Le fatalisme est un des traits les plus marqués du caractère national. Général chez les paysans, il persiste fréquemment dans des classes ou chez des hommes que leur éducation semblerait devoir y soustraire. L’esprit russe en est pour ainsi dire imprégné. On en retrouve la trace dans sa bravoure comme dans sa résignation, dans ses révoltes comme dans ses soumissions, dans ses témérités non moins que dans ses découragemens, dans ses accès d’activité fiévreuse aussi bien que dans ses langueurs et son apathie, dans ses négations presque autant que dans sa religion. Si le Russe a vraiment quelque chose d’oriental, c’est par là.

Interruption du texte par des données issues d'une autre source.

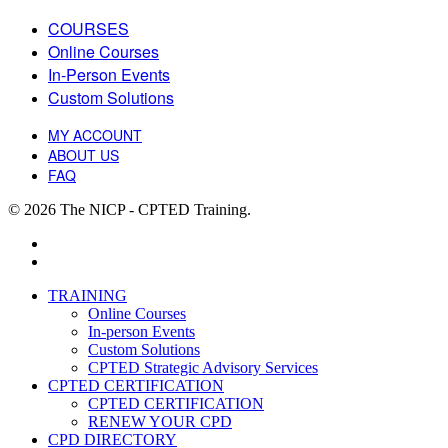
COURSES
Online Courses
In-Person Events
Custom Solutions
MY ACCOUNT
ABOUT US
FAQ
© 2026 The NICP - CPTED Training.
facebook
linkedin
Close
TRAINING
Menu
Online Courses
In-person Events
Custom Solutions
CPTED Strategic Advisory Services
CPTED CERTIFICATION
CPTED CERTIFICATION
RENEW YOUR CPD
CPD DIRECTORY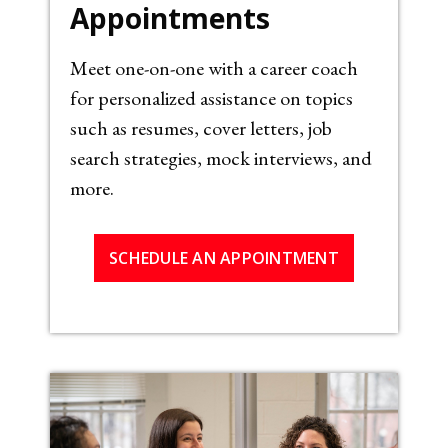
Appointments
Meet one-on-one with a career coach
for personalized assistance on topics
such as resumes, cover letters, job
search strategies, mock interviews, and
more.
SCHEDULE AN APPOINTMENT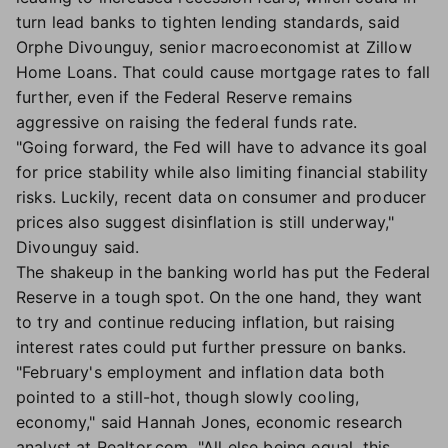
turn lead banks to tighten lending standards, said
Orphe Divounguy, senior macroeconomist at Zillow
Home Loans. That could cause mortgage rates to fall
further, even if the Federal Reserve remains
aggressive on raising the federal funds rate.
"Going forward, the Fed will have to advance its goal
for price stability while also limiting financial stability
risks. Luckily, recent data on consumer and producer
prices also suggest disinflation is still underway,"
Divounguy said.
The shakeup in the banking world has put the Federal
Reserve in a tough spot. On the one hand, they want
to try and continue reducing inflation, but raising
interest rates could put further pressure on banks.
"February's employment and inflation data both
pointed to a still-hot, though slowly cooling,
economy," said Hannah Jones, economic research
analyst at Realtor.com. "All else being equal, this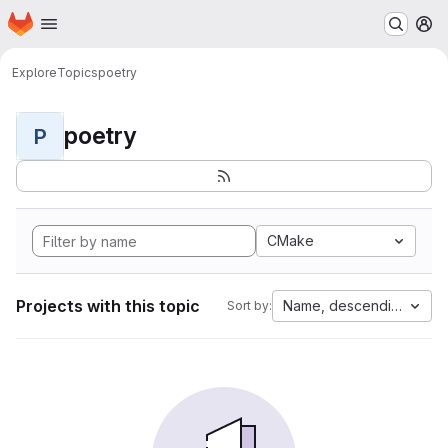
Homepage
Skip to main content
M
Explore
Topics
poetry
poetry
P
CMake
Projects with this topic
Name, descending
Sort by: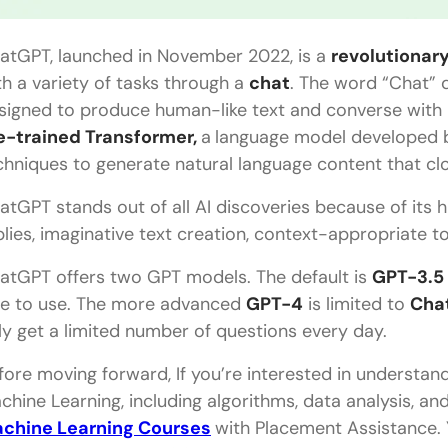
Is ChatGPT the same as GPT-3?
atGPT, launched in November 2022, is a
revolutionar
What are the limitations of ChatGPT?
th a variety of tasks through a
chat
. The word “Chat” d
signed to produce human-like text and converse with 
What is NLP?
e-trained Transformer,
a
language model developed b
Is ChatGPT better than Google?
chniques to generate natural language content that cl
How to use ChatGPT on mobile?
atGPT stands out of all AI discoveries because of its
plies, imaginative text creation, context-appropriate t
atGPT offers two GPT models. The default is
GPT-3.5
ee to use. The more advanced
GPT-4
is limited to
Cha
ly get a limited number of questions every day.
fore moving forward, If you’re interested in understandi
chine Learning, including algorithms, data analysis, an
chine Learning Courses
with Placement Assistance. Y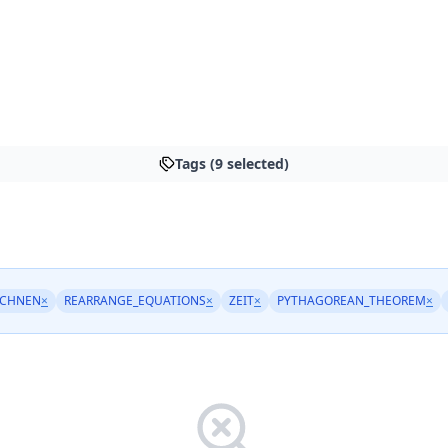
Tags (9 selected)
ECHNEN
×
REARRANGE_EQUATIONS
×
ZEIT
×
PYTHAGOREAN_THEOREM
×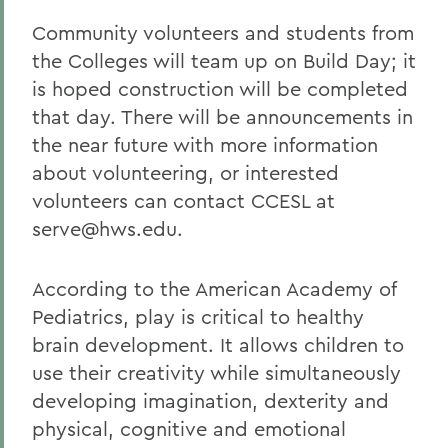
Community volunteers and students from
the Colleges will team up on Build Day; it
is hoped construction will be completed
that day. There will be announcements in
the near future with more information
about volunteering, or interested
volunteers can contact CCESL at
serve@hws.edu.
According to the American Academy of
Pediatrics, play is critical to healthy
brain development. It allows children to
use their creativity while simultaneously
developing imagination, dexterity and
physical, cognitive and emotional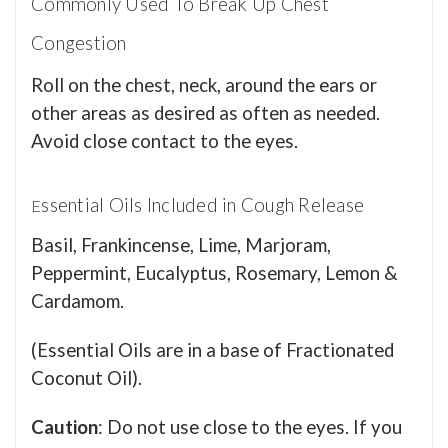
Commonly Used To Break Up Chest
Congestion
Roll on the chest, neck, around the ears or
other areas as desired as often as needed.
Avoid close contact to the eyes.
ssential Oils Included in Cough Release
E
Basil, Frankincense, Lime, Marjoram,
Peppermint, Eucalyptus, Rosemary, Lemon &
Cardamom.
(Essential Oils are in a base of Fractionated
Coconut Oil).
Caution
: Do not use close to the eyes. If you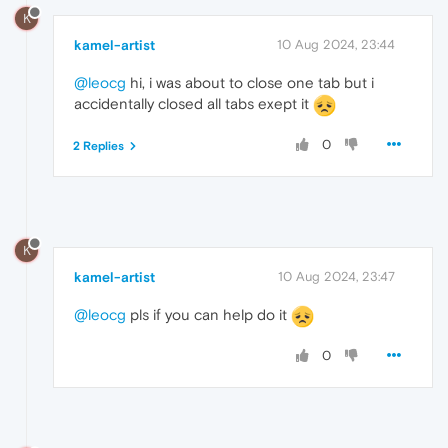
K
kamel-artist
10 Aug 2024, 23:44
@leocg
hi, i was about to close one tab but i
accidentally closed all tabs exept it
0
2 Replies
K
kamel-artist
10 Aug 2024, 23:47
@leocg
pls if you can help do it
0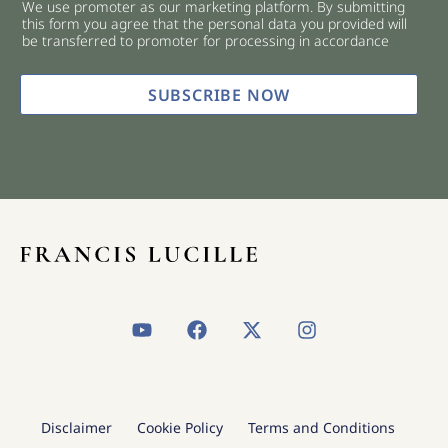
We use promoter as our marketing platform. By submitting
c
this form you agree that the personal data you provided will
k
be transferred to promoter for processing in accordance
b
o
x
SUBSCRIBE NOW
e
s
*
Y
F
X
I
o
a
-
n
u
c
t
s
t
e
w
t
u
b
i
a
b
o
t
g
Disclaimer
Cookie Policy
Terms and Conditions
e
o
t
r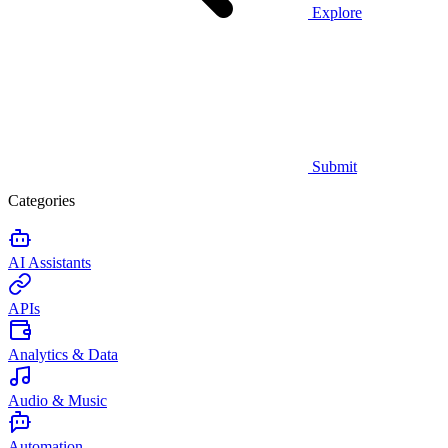
Explore
Submit
Categories
AI Assistants
APIs
Analytics & Data
Audio & Music
Automation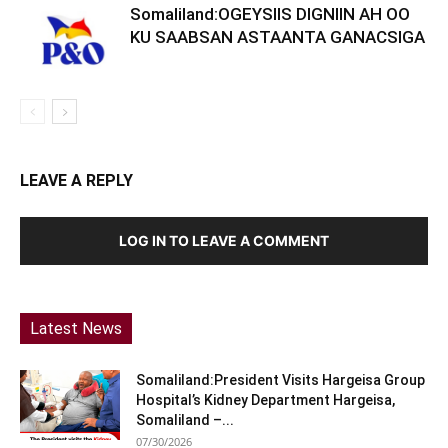
Somaliland:OGEYSIIS DIGNIIN AH OO
KU SAABSAN ASTAANTA GANACSIGA
LEAVE A REPLY
LOG IN TO LEAVE A COMMENT
Latest News
Somaliland:President Visits Hargeisa Group
Hospital’s Kidney Department Hargeisa,
Somaliland –...
07/30/2026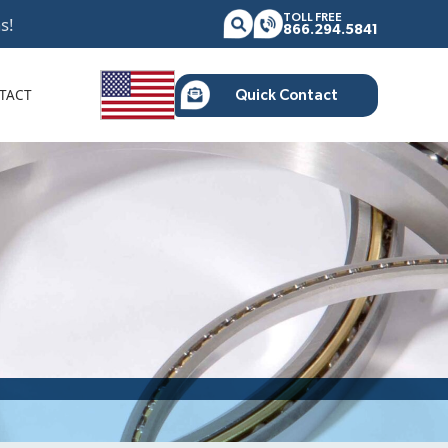
TOLL FREE
s!
866.294.5841
TACT
Quick Contact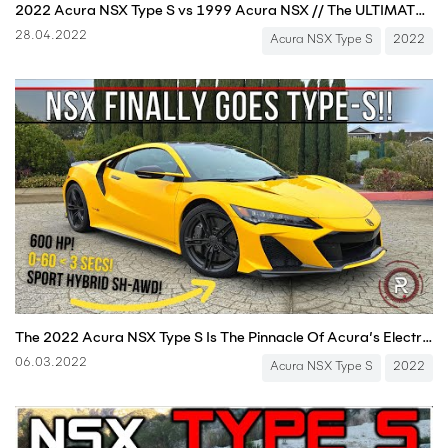
2022 Acura NSX Type S vs 1999 Acura NSX // The ULTIMATE Comparison + DRAG RACE
28.04.2022
Acura NSX Type S
2022
The 2022 Acura NSX Type S Is The Pinnacle Of Acura’s Electrified Supercar
06.03.2022
Acura NSX Type S
2022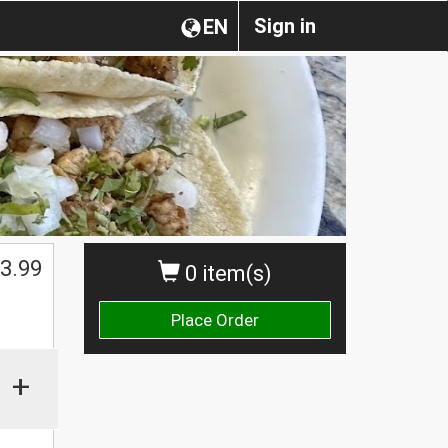
Sign in
EN
3.99
0 item(s)
Place Order
+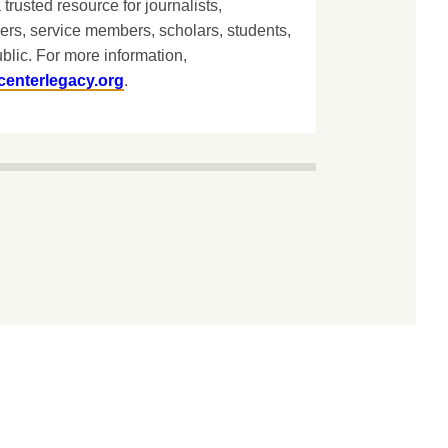
 trusted resource for journalists,
ers, service members, scholars, students,
blic. For more information,
centerlegacy.org
.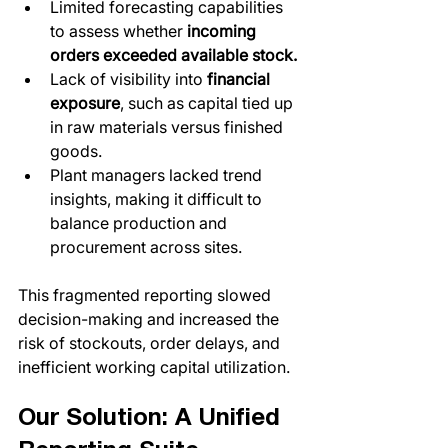
Limited forecasting capabilities 
to assess whether 
incoming 
orders exceeded available stock.
Lack of visibility into 
financial 
exposure
, such as capital tied up 
in raw materials versus finished 
goods.
Plant managers lacked trend 
insights, making it difficult to 
balance production and 
procurement across sites.
This fragmented reporting slowed 
decision-making and increased the 
risk of stockouts, order delays, and 
inefficient working capital utilization.
Our Solution: A Unified 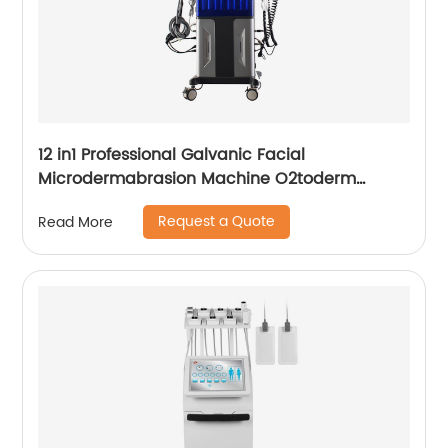
12 in1 Professional Galvanic Facial
Microdermabrasion Machine O2toderm
Water Peel Machine Hydrafacial For Aesthetic
Request a Quote
Read More
Medicine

Au fatalisme s’allie souvent chez lui le mysticisme, un mysticisme inavoué qui s’ignore, qui fréquemment se nie lui-même et a honte de se reconnaître. Cette veine mystique, longtemps inaperçue des indigènes, frappe l’étranger. Nous l’avions, pour notre part, dès longtemps signalée[1]. Après avoir été lente à le découvrir, l’Europe est peut-être aujourd’hui disposée à grossir ce mysticisme russe, à lui faire une trop grande part dans la littérature, dans la pensée, dans le caractère slaves. Il s’en faut que tous les Russes en soient vraiment atteints. Partout, sur notre globe déjà vieux, c’est là forcément chose rare. Peut-être même est-on d’autant plus frappé de le rencontrer en Russie qu’il s’y mêle fréquemment à des instincts qui semblent jurer avec lui.

Pareil à une vapeur subtile, le mysticisme n’en plane pas moins sur la terre russe. S’il n’a pas de prise sur toutes, il pénètre certaines âmes ou plus fines, ou plus ardentes, ou plus maladives. À l’opposé de ce qu’on serait tenté d’imaginer, les années semblent y rendre plus sensible ; la jeunesse s’en défend parfois mieux que l’homme fait. Le mysticisme est, chez plus d’un Russe, une affection

  1. Voyez p. ex. la Revue u 15 oct. 1873.